**To-do item:**
Print, exactly as written, the line containing "不会使用软化点测定仪？进来看" and every line after it, ending with the final line of the data below.

──────── Source material ────────

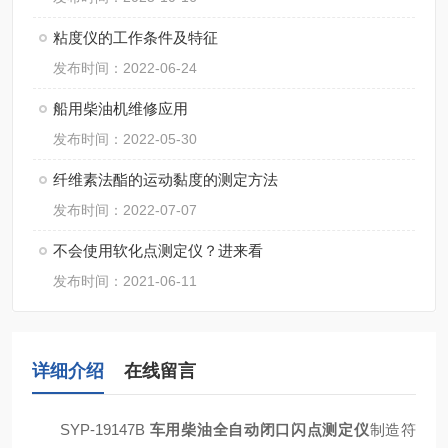
粘度仪的工作条件及特征
发布时间：2022-06-24
​船用柴油机维修应用
发布时间：2022-05-30
纤维素法酯的运动黏度的测定方法
发布时间：2022-07-07
不会使用软化点测定仪？进来看
发布时间：2021-06-11
详细介绍
在线留言
SYP-19147B
车用柴油全自动闭口闪点测定仪
制造符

────────

**Response for this exercise:**
不会使用软化点测定仪？进来看
发布时间：2021-06-11
详细介绍
在线留言
SYP-19147B
车用柴油全自动闭口闪点测定仪
制造符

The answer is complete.